[Data records]
-=-=-

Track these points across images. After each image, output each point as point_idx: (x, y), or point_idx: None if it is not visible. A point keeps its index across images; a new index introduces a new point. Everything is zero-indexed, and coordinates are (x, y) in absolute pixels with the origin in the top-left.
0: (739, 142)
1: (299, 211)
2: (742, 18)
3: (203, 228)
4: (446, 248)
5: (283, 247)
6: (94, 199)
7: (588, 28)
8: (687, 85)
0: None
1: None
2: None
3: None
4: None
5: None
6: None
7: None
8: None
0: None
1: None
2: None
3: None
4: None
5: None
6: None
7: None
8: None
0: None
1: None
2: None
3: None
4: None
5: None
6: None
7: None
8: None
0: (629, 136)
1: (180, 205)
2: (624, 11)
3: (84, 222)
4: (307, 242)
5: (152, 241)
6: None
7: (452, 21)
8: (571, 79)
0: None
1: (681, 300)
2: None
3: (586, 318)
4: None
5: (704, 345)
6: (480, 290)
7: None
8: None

-=-=-

Exercise task
Render every line of the data above as a JSON list of strings, one string per line, skipping any blank lines.

Task output
[
  "Track these points across images. After each image, output each point as point_idx: (x, y), or point_idx: None if it is not visible. A point keeps its index across images; a new index introduces a new point. Everything is zero-indexed, and coordinates are (x, y) in absolute pixels with the origin in the top-left.",
  "0: (739, 142)",
  "1: (299, 211)",
  "2: (742, 18)",
  "3: (203, 228)",
  "4: (446, 248)",
  "5: (283, 247)",
  "6: (94, 199)",
  "7: (588, 28)",
  "8: (687, 85)",
  "0: None",
  "1: None",
  "2: None",
  "3: None",
  "4: None",
  "5: None",
  "6: None",
  "7: None",
  "8: None",
  "0: None",
  "1: None",
  "2: None",
  "3: None",
  "4: None",
  "5: None",
  "6: None",
  "7: None",
  "8: None",
  "0: None",
  "1: None",
  "2: None",
  "3: None",
  "4: None",
  "5: None",
  "6: None",
  "7: None",
  "8: None",
  "0: (629, 136)",
  "1: (180, 205)",
  "2: (624, 11)",
  "3: (84, 222)",
  "4: (307, 242)",
  "5: (152, 241)",
  "6: None",
  "7: (452, 21)",
  "8: (571, 79)",
  "0: None",
  "1: (681, 300)",
  "2: None",
  "3: (586, 318)",
  "4: None",
  "5: (704, 345)",
  "6: (480, 290)",
  "7: None",
  "8: None"
]